No. I linked the spec above; it is not just “do whatever”. It’s supposed to be an empty loop, the same way Reflect.ownKeys(obj) is empty.
If you’re being really pedantic the JS spec does allow a certain amount of leeway for for-in over host-defined objects like this, but that’s mostly for historical reasons (I wrote that part of the JS spec) and it’s clearly not the intention of the WebAssembly spec to have this behavior.
Thanks. I added some details to the Chromium issue. I also realized there is an unexpected return value specified for wasm GC object for [[PreventExtensions]] and filed an issue against the spec itself.
thanks a lot … it looks like current state is a proper “can of worms"“ indeed … I wonder though, how comes WASM doesn’t have basic tests to validate its exotic objects are actually behaving exactly like specs expect? Are we lacking conformance tests around the most important stack we have in these days?
In short, I am wondering if creating a proper test around all expectations would help, but it kinda puzzles me such test is not in the pipe/stack already for both WASM and vendors
There are tests that are apparently testing for this throwing behavior on preventExtensions, which is puzzling. We'd have to dig through the historical discussions to know why the WASM folks picked a behavior that is not natural for JS, or if that was on purpose.

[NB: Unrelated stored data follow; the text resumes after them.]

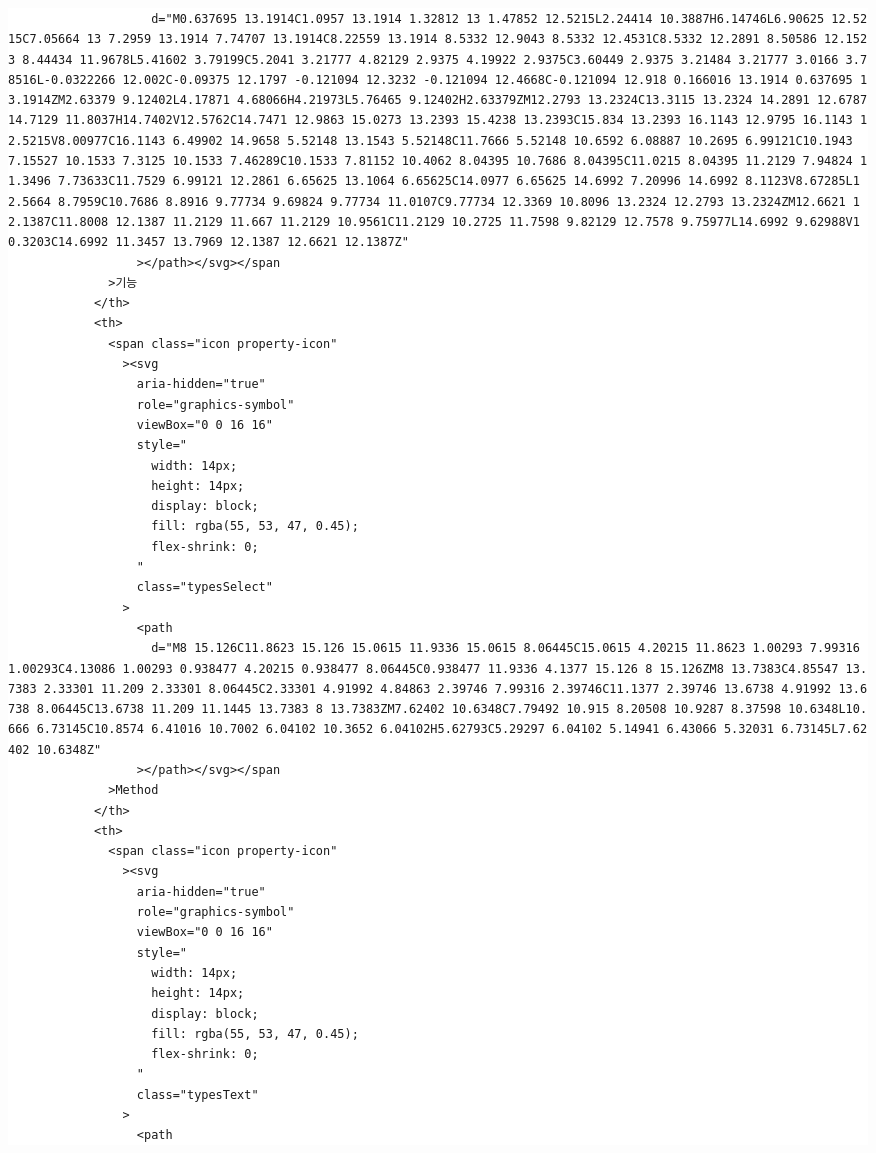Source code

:                         d="M0.637695 13.1914C1.0957 13.1914 1.32812 13 1.47852 12.5215L2.24414 10.3887H6.14746L6.90625 12.5215C7.05664 13 7.2959 13.1914 7.74707 13.1914C8.22559 13.1914 8.5332 12.9043 8.5332 12.4531C8.5332 12.2891 8.50586 12.1523 8.44434 11.9678L5.41602 3.79199C5.2041 3.21777 4.82129 2.9375 4.19922 2.9375C3.60449 2.9375 3.21484 3.21777 3.0166 3.78516L-0.0322266 12.002C-0.09375 12.1797 -0.121094 12.3232 -0.121094 12.4668C-0.121094 12.918 0.166016 13.1914 0.637695 13.1914ZM2.63379 9.12402L4.17871 4.68066H4.21973L5.76465 9.12402H2.63379ZM12.2793 13.2324C13.3115 13.2324 14.2891 12.6787 14.7129 11.8037H14.7402V12.5762C14.7471 12.9863 15.0273 13.2393 15.4238 13.2393C15.834 13.2393 16.1143 12.9795 16.1143 12.5215V8.00977C16.1143 6.49902 14.9658 5.52148 13.1543 5.52148C11.7666 5.52148 10.6592 6.08887 10.2695 6.99121C10.1943 7.15527 10.1533 7.3125 10.1533 7.46289C10.1533 7.81152 10.4062 8.04395 10.7686 8.04395C11.0215 8.04395 11.2129 7.94824 11.3496 7.73633C11.7529 6.99121 12.2861 6.65625 13.1064 6.65625C14.0977 6.65625 14.6992 7.20996 14.6992 8.1123V8.67285L12.5664 8.7959C10.7686 8.8916 9.77734 9.69824 9.77734 11.0107C9.77734 12.3369 10.8096 13.2324 12.2793 13.2324ZM12.6621 12.1387C11.8008 12.1387 11.2129 11.667 11.2129 10.9561C11.2129 10.2725 11.7598 9.82129 12.7578 9.75977L14.6992 9.62988V10.3203C14.6992 11.3457 13.7969 12.1387 12.6621 12.1387Z"
                      ></path></svg></span
                  >기능
                </th>
                <th>
                  <span class="icon property-icon"
                    ><svg
                      aria-hidden="true"
                      role="graphics-symbol"
                      viewBox="0 0 16 16"
                      style="
                        width: 14px;
                        height: 14px;
                        display: block;
                        fill: rgba(55, 53, 47, 0.45);
                        flex-shrink: 0;
                      "
                      class="typesSelect"
                    >
                      <path
                        d="M8 15.126C11.8623 15.126 15.0615 11.9336 15.0615 8.06445C15.0615 4.20215 11.8623 1.00293 7.99316 1.00293C4.13086 1.00293 0.938477 4.20215 0.938477 8.06445C0.938477 11.9336 4.1377 15.126 8 15.126ZM8 13.7383C4.85547 13.7383 2.33301 11.209 2.33301 8.06445C2.33301 4.91992 4.84863 2.39746 7.99316 2.39746C11.1377 2.39746 13.6738 4.91992 13.6738 8.06445C13.6738 11.209 11.1445 13.7383 8 13.7383ZM7.62402 10.6348C7.79492 10.915 8.20508 10.9287 8.37598 10.6348L10.666 6.73145C10.8574 6.41016 10.7002 6.04102 10.3652 6.04102H5.62793C5.29297 6.04102 5.14941 6.43066 5.32031 6.73145L7.62402 10.6348Z"
                      ></path></svg></span
                  >Method
                </th>
                <th>
                  <span class="icon property-icon"
                    ><svg
                      aria-hidden="true"
                      role="graphics-symbol"
                      viewBox="0 0 16 16"
                      style="
                        width: 14px;
                        height: 14px;
                        display: block;
                        fill: rgba(55, 53, 47, 0.45);
                        flex-shrink: 0;
                      "
                      class="typesText"
                    >
                      <path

wait a minute … you PR’d that … that’s why, OK, I think that PR makes perfect sense, I also think that file should stick a for…in in somewhere to close the circle of possible shenanigans around those objects, but I still don’t understand how that could fail behind the scene.
edit added
test(() => {
const struct = functions.makeStruct();
const array = functions.makeArray();
assert_true((() => { for (const _ in struct); return true; })());
assert_true((() => { for (const _ in array); return true; })());
}, "for...in");
as suggestion, but it feels like the wrong issue to fix that too, although I am really curious to understand why things are the way these are right now or why those decisions were made before and how come nobody tested basic for…in before … I can’t read anything hostile on purpose in the current specs/decision, let’s hope it was just a “typo” in specs and/or something never considered as issue to date.